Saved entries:

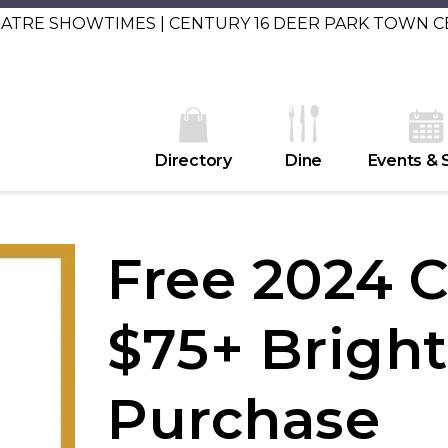
EATRE SHOWTIMES | CENTURY 16 DEER PARK TOWN 
Directory
Dine
Events & 
Free 2024 
$75+ Brigh
Purchase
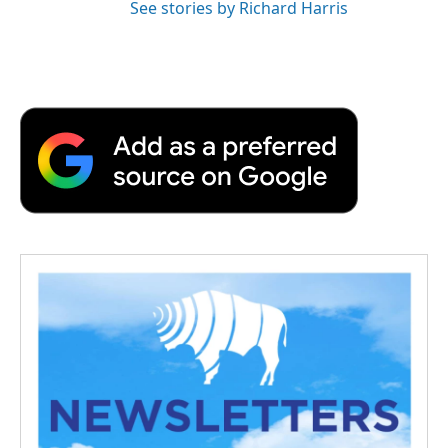
See stories by Richard Harris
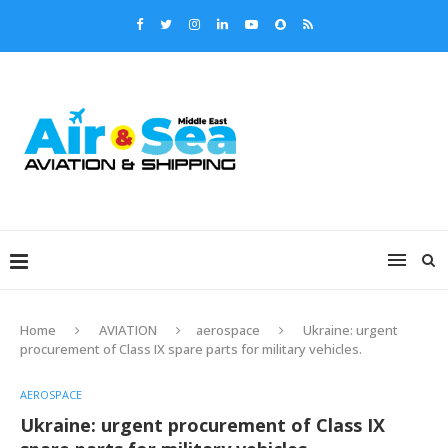
Home
AVIATION
aerospace
Ukraine: urgent
procurement of Class IX spare parts for military vehicles.
AEROSPACE
Ukraine: urgent procurement of Class IX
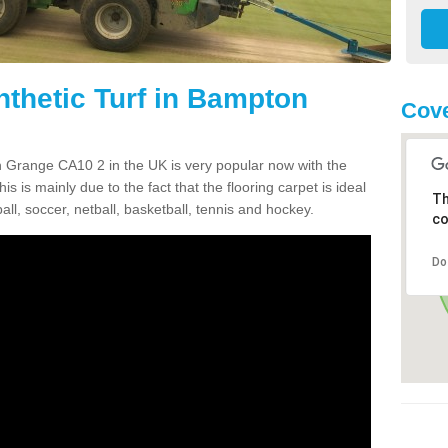
nthetic Turf in Bampton
Cove
on Grange CA10 2 in the UK is very popular now with the
is is mainly due to the fact that the flooring carpet is ideal
Th
all, soccer, netball, basketball, tennis and hockey.
co
Do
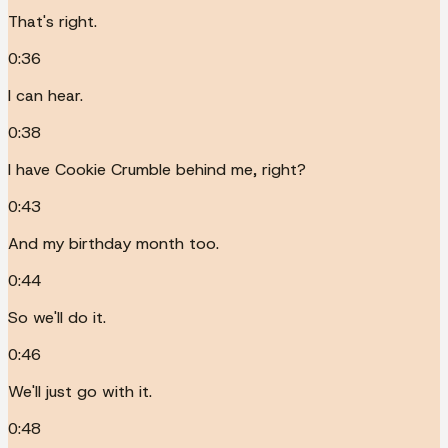
That's right.
0:36
I can hear.
0:38
I have Cookie Crumble behind me, right?
0:43
And my birthday month too.
0:44
So we'll do it.
0:46
We'll just go with it.
0:48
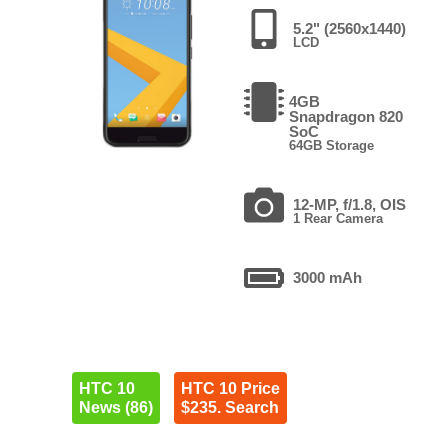
5.2" (2560x1440)
LCD
4GB
Snapdragon 820
SoC
64GB Storage
12-MP, f/1.8, OIS
1 Rear Camera
3000 mAh
HTC 10
HTC 10 Price
News (86)
$235. Search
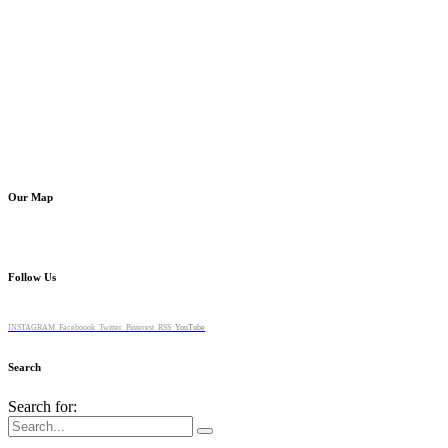
Our Map
Follow Us
INSTAGRAM
Faceboook
Twitter
Pinterest
RSS
YouTube
Search
Search for:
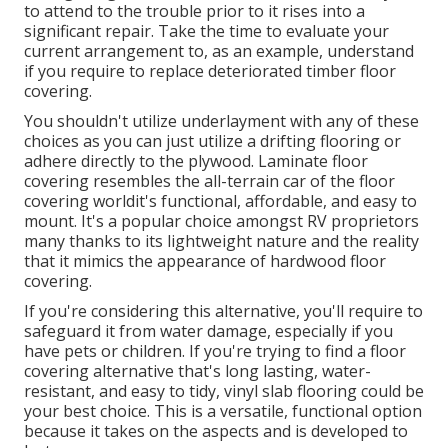
to attend to the trouble prior to it rises into a
significant repair. Take the time to evaluate your
current arrangement to, as an example, understand
if you require to replace deteriorated timber floor
covering.
You shouldn't utilize underlayment with any of these
choices as you can just utilize a drifting flooring or
adhere directly to the plywood. Laminate floor
covering resembles the all-terrain car of the floor
covering worldit's functional, affordable, and easy to
mount. It's a popular choice amongst RV proprietors
many thanks to its lightweight nature and the reality
that it mimics the appearance of hardwood floor
covering.
If you're considering this alternative, you'll require to
safeguard it from water damage, especially if you
have pets or children. If you're trying to find a floor
covering alternative that's long lasting, water-
resistant, and easy to tidy, vinyl slab flooring could be
your best choice. This is a versatile, functional option
because it takes on the aspects and is developed to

» **WORK TO COMPLETE**
If a line in the records contains the string "just", include it in the count; report that count alone.

» **OUTPUT BELOW**
2